BEGIN

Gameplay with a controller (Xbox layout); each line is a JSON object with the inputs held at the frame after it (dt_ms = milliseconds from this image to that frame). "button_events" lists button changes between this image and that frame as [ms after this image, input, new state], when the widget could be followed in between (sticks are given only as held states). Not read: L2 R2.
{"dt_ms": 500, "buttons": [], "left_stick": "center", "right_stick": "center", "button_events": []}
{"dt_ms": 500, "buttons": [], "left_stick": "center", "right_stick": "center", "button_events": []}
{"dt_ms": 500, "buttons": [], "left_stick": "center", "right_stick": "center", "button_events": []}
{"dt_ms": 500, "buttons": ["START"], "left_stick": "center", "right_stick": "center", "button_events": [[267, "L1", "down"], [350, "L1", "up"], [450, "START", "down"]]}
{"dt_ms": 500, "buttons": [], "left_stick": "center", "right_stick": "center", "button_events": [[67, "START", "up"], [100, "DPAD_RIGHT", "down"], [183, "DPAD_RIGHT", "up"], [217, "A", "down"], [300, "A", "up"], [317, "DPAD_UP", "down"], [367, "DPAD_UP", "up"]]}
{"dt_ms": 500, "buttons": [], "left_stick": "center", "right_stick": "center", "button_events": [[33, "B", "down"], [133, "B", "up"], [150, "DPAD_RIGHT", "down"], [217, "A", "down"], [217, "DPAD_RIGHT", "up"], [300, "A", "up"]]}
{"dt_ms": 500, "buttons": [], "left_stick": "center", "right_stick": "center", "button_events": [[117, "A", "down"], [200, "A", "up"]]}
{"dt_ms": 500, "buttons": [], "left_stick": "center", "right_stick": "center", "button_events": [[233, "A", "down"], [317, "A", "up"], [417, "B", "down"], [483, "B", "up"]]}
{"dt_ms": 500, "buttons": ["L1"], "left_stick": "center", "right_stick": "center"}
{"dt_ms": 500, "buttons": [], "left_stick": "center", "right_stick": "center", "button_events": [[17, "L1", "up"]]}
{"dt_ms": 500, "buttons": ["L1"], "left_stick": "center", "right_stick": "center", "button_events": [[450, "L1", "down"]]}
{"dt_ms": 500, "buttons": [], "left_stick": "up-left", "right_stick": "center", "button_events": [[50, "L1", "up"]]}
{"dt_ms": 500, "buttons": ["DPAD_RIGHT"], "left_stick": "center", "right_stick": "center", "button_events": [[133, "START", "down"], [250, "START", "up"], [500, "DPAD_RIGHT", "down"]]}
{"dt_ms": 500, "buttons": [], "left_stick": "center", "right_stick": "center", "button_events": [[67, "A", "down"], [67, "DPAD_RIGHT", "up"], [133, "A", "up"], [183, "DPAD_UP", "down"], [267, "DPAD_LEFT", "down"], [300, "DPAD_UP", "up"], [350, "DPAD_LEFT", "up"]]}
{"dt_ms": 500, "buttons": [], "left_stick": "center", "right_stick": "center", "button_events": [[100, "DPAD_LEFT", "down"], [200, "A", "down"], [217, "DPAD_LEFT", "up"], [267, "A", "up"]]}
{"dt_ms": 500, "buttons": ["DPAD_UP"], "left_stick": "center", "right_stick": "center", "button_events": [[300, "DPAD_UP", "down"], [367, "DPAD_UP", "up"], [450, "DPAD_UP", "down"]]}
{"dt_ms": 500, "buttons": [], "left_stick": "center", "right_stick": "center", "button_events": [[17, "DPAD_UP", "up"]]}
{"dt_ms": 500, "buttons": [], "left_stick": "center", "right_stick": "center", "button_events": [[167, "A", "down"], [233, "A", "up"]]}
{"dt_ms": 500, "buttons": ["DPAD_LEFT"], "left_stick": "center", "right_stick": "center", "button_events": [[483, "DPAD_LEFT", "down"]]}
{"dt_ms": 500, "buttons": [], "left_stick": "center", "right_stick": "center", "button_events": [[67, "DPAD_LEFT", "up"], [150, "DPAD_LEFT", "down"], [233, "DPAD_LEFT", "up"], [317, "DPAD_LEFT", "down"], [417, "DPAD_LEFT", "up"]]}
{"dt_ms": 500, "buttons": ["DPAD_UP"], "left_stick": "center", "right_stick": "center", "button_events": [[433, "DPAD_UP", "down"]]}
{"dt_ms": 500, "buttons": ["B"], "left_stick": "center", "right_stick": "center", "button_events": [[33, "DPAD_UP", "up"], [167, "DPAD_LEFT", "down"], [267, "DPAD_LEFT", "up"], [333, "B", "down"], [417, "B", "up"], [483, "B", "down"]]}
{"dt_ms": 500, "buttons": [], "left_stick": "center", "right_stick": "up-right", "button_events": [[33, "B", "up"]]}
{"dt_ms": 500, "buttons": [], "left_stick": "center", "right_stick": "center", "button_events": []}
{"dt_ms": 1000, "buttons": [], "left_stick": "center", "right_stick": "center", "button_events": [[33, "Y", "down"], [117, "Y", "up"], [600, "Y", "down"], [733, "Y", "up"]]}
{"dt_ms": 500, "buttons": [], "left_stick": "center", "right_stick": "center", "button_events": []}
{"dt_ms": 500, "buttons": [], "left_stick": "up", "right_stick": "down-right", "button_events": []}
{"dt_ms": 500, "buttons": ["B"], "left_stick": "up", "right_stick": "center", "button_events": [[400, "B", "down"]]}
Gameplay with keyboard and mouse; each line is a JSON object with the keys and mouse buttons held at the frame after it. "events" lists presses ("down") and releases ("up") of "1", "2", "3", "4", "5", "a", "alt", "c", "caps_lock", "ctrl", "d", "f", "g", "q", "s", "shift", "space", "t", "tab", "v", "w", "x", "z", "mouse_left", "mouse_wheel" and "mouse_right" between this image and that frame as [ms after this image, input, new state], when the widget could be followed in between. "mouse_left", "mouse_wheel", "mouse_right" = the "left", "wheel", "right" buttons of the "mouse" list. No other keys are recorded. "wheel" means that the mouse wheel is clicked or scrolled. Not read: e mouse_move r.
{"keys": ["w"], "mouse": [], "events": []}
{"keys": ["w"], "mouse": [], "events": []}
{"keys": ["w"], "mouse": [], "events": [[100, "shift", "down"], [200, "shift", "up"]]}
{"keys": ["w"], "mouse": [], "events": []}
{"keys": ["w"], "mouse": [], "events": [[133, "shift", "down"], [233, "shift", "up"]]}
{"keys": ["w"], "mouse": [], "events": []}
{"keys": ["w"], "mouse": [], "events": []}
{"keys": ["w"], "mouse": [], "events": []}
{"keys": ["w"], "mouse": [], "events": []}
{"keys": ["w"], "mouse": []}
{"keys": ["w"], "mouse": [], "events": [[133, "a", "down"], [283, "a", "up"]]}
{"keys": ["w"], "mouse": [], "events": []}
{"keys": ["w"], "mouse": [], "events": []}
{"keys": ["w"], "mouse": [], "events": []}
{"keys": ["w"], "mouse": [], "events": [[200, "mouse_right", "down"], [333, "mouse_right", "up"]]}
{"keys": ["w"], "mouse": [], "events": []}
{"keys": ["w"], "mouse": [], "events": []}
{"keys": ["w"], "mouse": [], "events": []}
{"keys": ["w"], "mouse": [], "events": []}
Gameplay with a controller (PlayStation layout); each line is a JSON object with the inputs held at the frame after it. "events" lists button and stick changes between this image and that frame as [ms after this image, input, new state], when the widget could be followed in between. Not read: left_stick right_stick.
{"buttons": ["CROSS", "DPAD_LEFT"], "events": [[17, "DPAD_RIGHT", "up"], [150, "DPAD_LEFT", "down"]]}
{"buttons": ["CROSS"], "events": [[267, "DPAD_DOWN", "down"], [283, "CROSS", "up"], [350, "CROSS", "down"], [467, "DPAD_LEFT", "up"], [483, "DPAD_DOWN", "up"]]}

END

DIRECTIONS FOR THIS TASK → Filter the entries down to the lines with the word "CROSS" in them.

ANSWER TO THIS TASK →
{"buttons": ["CROSS", "DPAD_LEFT"], "events": [[17, "DPAD_RIGHT", "up"], [150, "DPAD_LEFT", "down"]]}
{"buttons": ["CROSS"], "events": [[267, "DPAD_DOWN", "down"], [283, "CROSS", "up"], [350, "CROSS", "down"], [467, "DPAD_LEFT", "up"], [483, "DPAD_DOWN", "up"]]}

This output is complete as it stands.